Parmi les photos déposées en preuve, on peut voir des tableaux blancs où l'on peut lire des notes où l'on voit clairement une inscription : « I'm not the killer ».

« Je ne suis pas le tueur »

Que voulait prouver Shakti Ramsurrun après les morts violentes de son ex-conjointe, ainsi que de la mère et du beau-père de la jeune femme, en 2012 ? Des messages aussi mystérieux que troublants ont été déposés en preuve lors du procès du Gatinois originaire de l'île Maurice accusé de trois meurtres prémédités.
Shakti Ramsurrun, 33 ans, a été arrêté le 24 mai 2012, au lendemain des meurtres des trois personnes chez qui il habitait, rue Félix-Leclerc, dans le secteur Aylmer. Les victimes sont Anne-Katherine Powers, 21 ans, Louise Leboeuf, 63 ans, et Claude Levesque, 58 ans, le conjoint de Mme Leboeuf qui était comme un père pour la jeune femme.
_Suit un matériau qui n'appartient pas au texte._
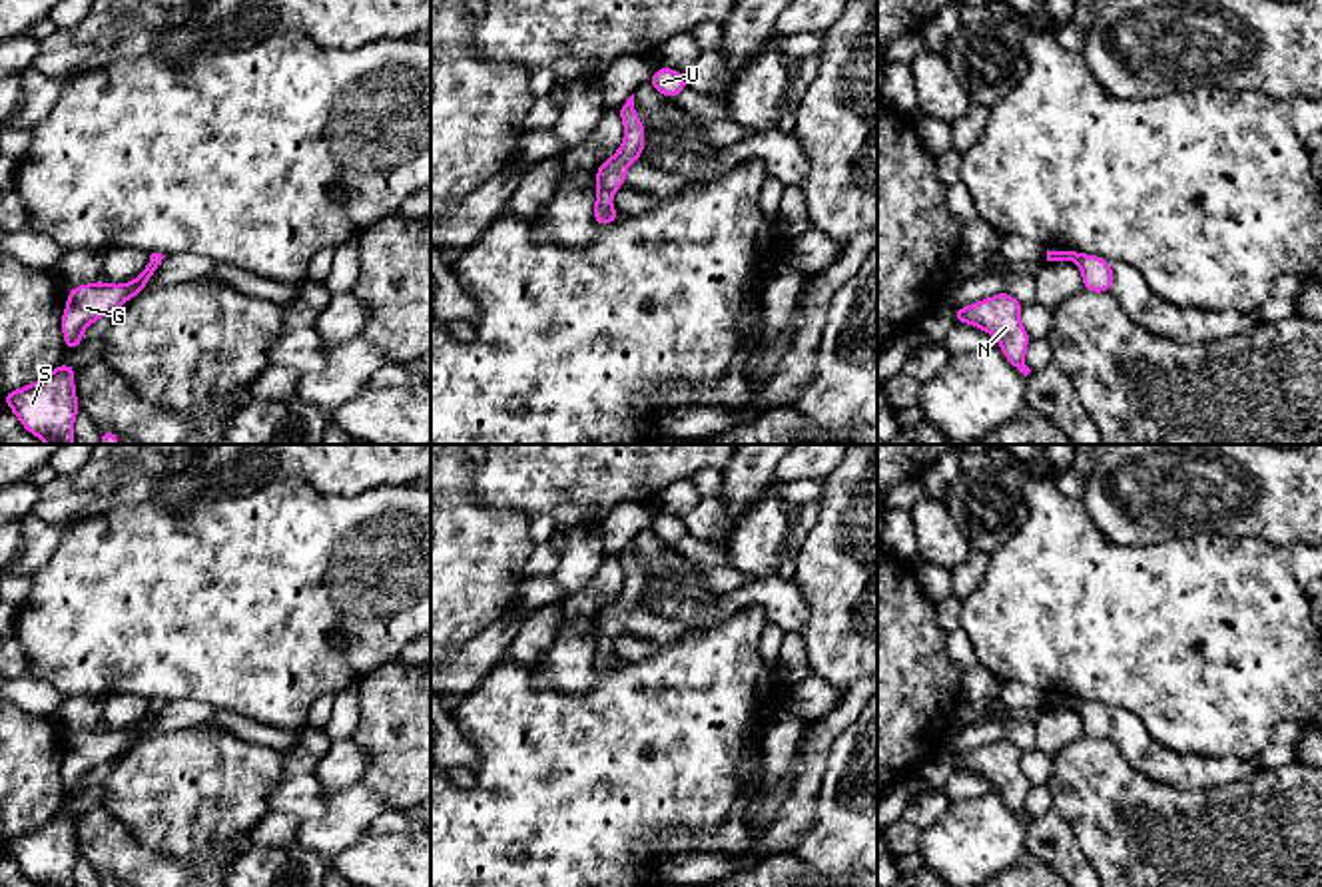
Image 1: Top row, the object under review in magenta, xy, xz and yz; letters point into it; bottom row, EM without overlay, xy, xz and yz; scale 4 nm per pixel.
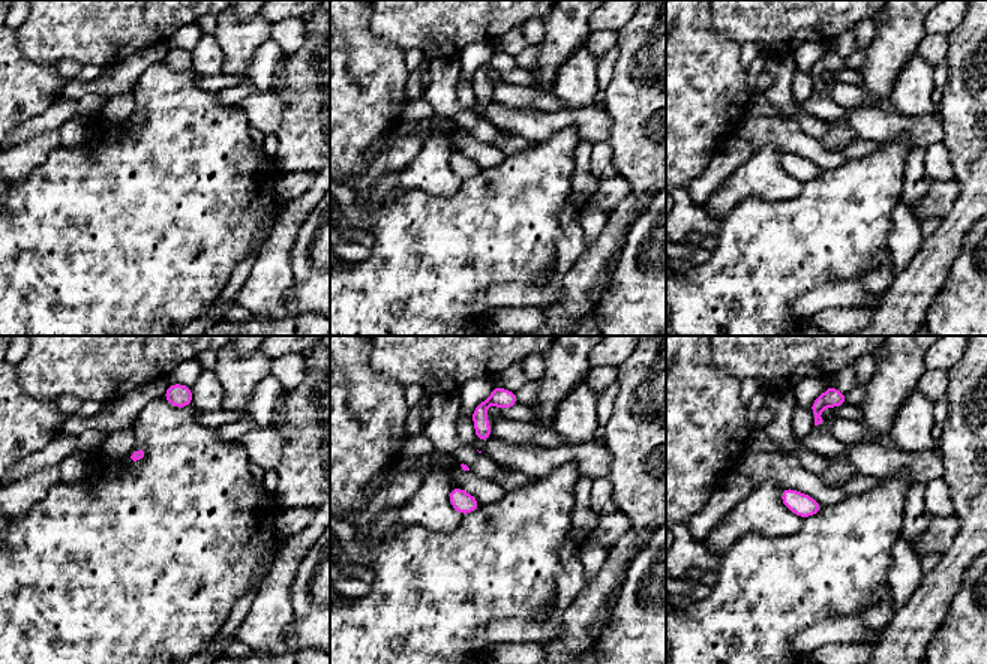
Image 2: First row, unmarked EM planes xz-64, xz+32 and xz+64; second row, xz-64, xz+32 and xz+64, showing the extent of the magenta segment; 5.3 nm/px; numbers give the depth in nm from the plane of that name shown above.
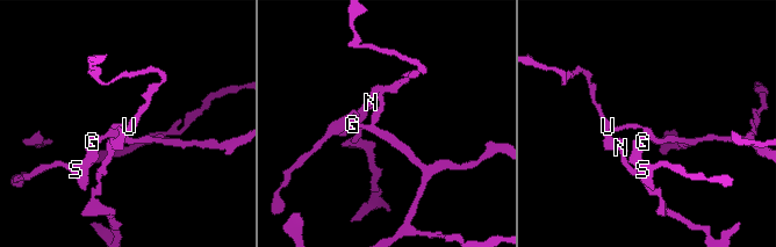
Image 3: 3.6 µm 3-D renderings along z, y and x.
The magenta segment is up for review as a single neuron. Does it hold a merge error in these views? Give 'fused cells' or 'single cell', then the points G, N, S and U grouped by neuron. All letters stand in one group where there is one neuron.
single cell; groups G N S U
Jeudi, la technicienne en identité judiciaire du Service de police de la Ville de Gatineau (SPVG), Roxanne Filion, a déposé des centaines de photos de la scène de crime. Parmi elles, quatre montrent des tableaux blancs servant à écrire au crayon-feutre effaçable,
Sur l'un d'eux se trouvent des notes de ce qui semble être un projet d'écriture.
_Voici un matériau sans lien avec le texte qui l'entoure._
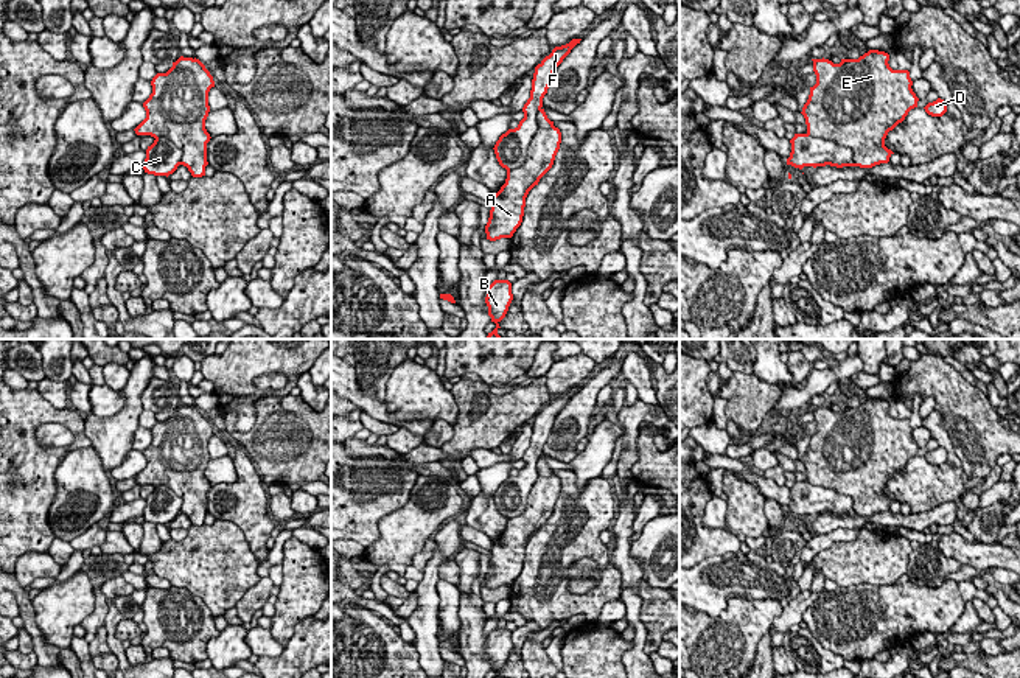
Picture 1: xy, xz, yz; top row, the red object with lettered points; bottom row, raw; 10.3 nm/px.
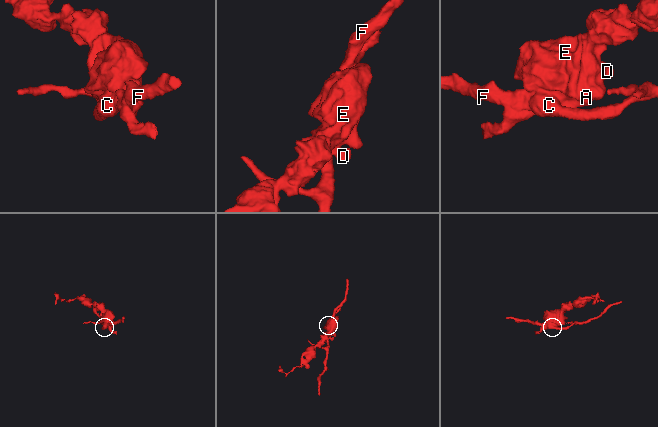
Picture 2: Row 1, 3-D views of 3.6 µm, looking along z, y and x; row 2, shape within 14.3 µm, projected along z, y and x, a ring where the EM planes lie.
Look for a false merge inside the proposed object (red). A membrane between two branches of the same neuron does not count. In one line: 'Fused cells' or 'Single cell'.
Fused cells

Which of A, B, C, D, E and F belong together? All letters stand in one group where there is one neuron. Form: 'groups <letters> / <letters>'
groups A D E / B C F

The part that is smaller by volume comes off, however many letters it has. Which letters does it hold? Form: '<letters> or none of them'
B, C, F

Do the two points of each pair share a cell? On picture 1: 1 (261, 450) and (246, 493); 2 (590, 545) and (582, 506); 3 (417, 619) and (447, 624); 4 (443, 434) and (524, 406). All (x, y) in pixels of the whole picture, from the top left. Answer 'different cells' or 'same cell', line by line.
1: different cells
2: same cell
3: different cells
4: different cells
Par-dessus ces notes, il est écrit, en anglais : « Je ne suis pas le tueur ». Sur un autre tableau, on lit : « Je les ai touchés puisque je les aime... j'ai mis quelques couvertures et j'ai pleuré donc ne croyez pas que c'est moi encore une fois ».
Finalement, un troisième tableau blanc est marqué des mots suivants : « Croyez-moi les gars. Allons trouver la vérité. Je sais que tout le monde va croire que c'est moi. Mais non je n'ai rien fait. C'est la raison (sic) je m'en vais désolé monsieur. »
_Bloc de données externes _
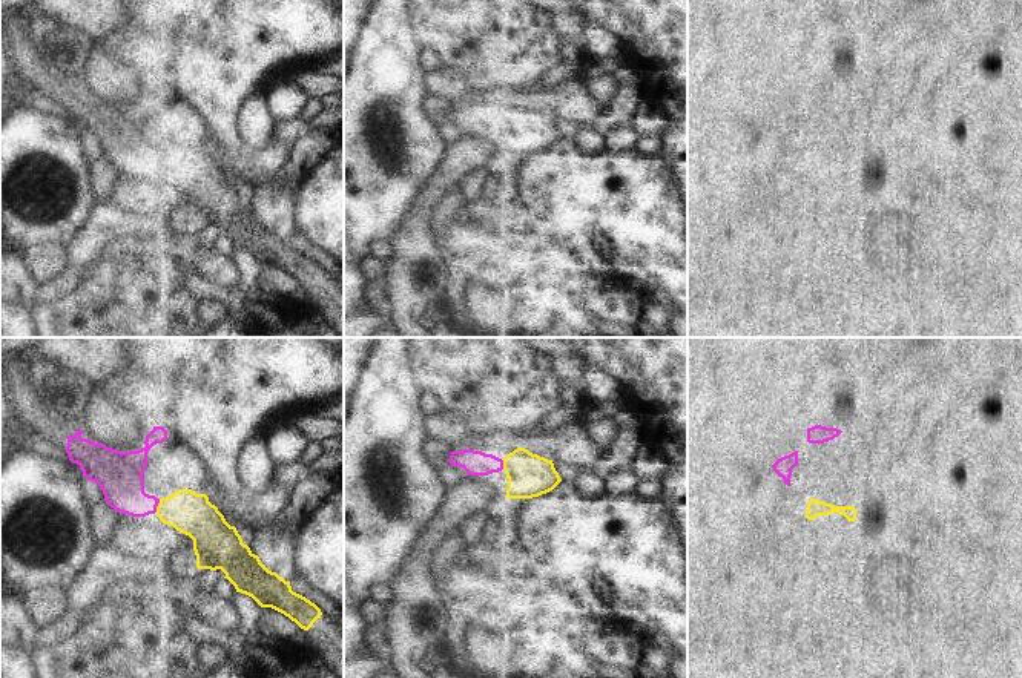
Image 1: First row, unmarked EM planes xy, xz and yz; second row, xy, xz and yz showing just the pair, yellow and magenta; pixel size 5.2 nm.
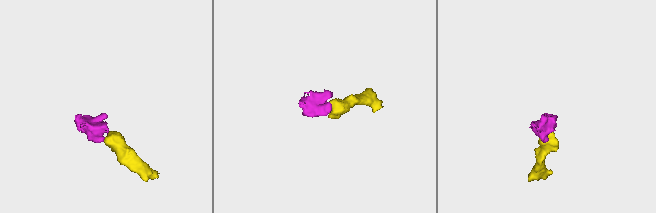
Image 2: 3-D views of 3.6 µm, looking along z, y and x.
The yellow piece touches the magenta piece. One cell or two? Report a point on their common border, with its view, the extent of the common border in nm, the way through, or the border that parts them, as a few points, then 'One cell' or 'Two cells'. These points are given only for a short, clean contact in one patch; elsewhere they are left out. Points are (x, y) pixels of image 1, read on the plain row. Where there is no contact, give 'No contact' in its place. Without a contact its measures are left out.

Un quatrième message indique de façon floue : « Doit prendre soin du bébé (...) pas de sa faute ». Ce message, retrouvé ailleurs et écrit d'une autre main, semble taché de sang.
Le suspect de 32 ans a été arrêté après s'être présenté sur son lieu de travail, au Club de golf Rivermead. Mercredi, le procureur de la Couronne, Me Sylvain Petitclerc, a annoncé au jury que le suspect avait aussi allégué que des gens masqués étaient entrés chez lui pour tuer les trois victimes.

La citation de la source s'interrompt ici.